Abstract

The emission characteristics of non-premixed impinging flames are investigated using PIV experiments and numerical simulations. Different coflow conditions are conducted to focus on the pollutant emissions with the flame-wall interaction. Results show that flame dynamics obtained from experiments are in good agreement with that calculated from numerical simulations, and flame instability is intensified in near wall region in large coflow velocity case. In addition, the increase of coflow velocity may promote CO production, especially in low mean mixture fraction region (0.07-0.26). The distribution of CO is dispersed in large coflow velocity case, which is related with a strong convection and diffusion process. Besides, it is found that the decrease of flame temperature and the large wall quenching distance is observed with the increase of coflow moisture content, which is associated with the weakened combustion progress and the migration of reaction zone due to the decrease of O₂ concentration in coflow mixture and the increase of specific heat capacity. The decrease distribution of local emission indexes of CO and NO is also shown in high coflow moisture content case, which can weaken the production of CO, thermal NO and prompt NO, and accelerate the consumption of NO. Moreover, CO reduction occurs mainly in high CO concentration region, while NO reduction is observed in the whole flow field.

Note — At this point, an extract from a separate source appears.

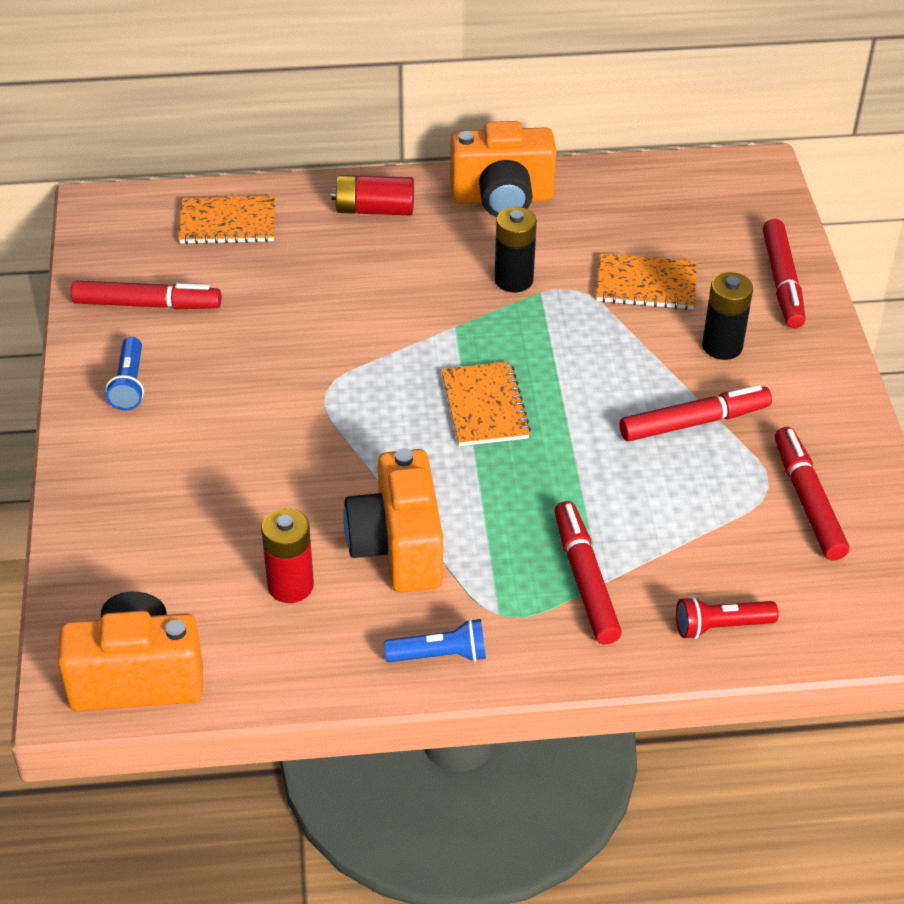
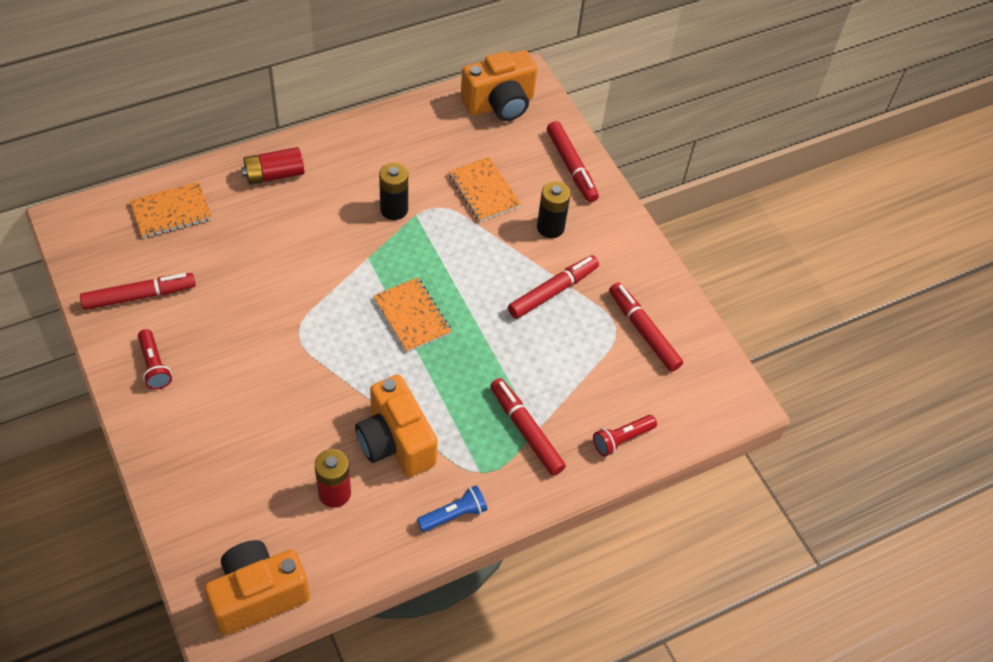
camera: 25 degrees left, 10 degrees up
blue flashlight [106,337,144,410] -> red flashlight [138,329,172,390]
orange camera [450,121,556,217] -> orange camera moved to [461,50,537,121]
orange notebook [596,253,697,310] -> orange notebook turned 75 degrees clockwise [448,157,521,222]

Results indicate that small coflow velocity and high coflow moisture content are beneficial to supress pollutant emissions, which can provide reference data for the optimization of clean combustion devices.

抽象的

使用PIV实验和数值模拟研究了非预混撞击火焰的发射特性。进行了不同的顺流条件，以通过火焰-壁相互作用来关注污染物的排放。结果表明，通过实验获得的火焰动力学与通过数值模拟计算得到的动力学动力学具有良好的一致性，并且在大同流速度情况下，近壁区域的火焰不稳定性会增强。另外，同流速度的增加可能会促进一氧化碳的产生，特别是在平均混合物分数较低的区域（0.07-0.26）。CO的分布在大同流速度情况下分散，这与强对流和扩散过程有关。除了，₂混合气流中的浓度和比热容的增加。在高并流含水量的情况下，CO和NO局部排放指标的分布也有所减少，这会削弱CO的产生，热态NO的产生并促进NO的产生，并加速NO的消耗。此外，CO还原主要发生在高CO浓度区域，而在整个流场中却观察不到NO还原。结果表明，较小的同向流速和较高的同向水分含量有利于抑制污染物的排放，可为清洁燃烧装置的优化提供参考数据。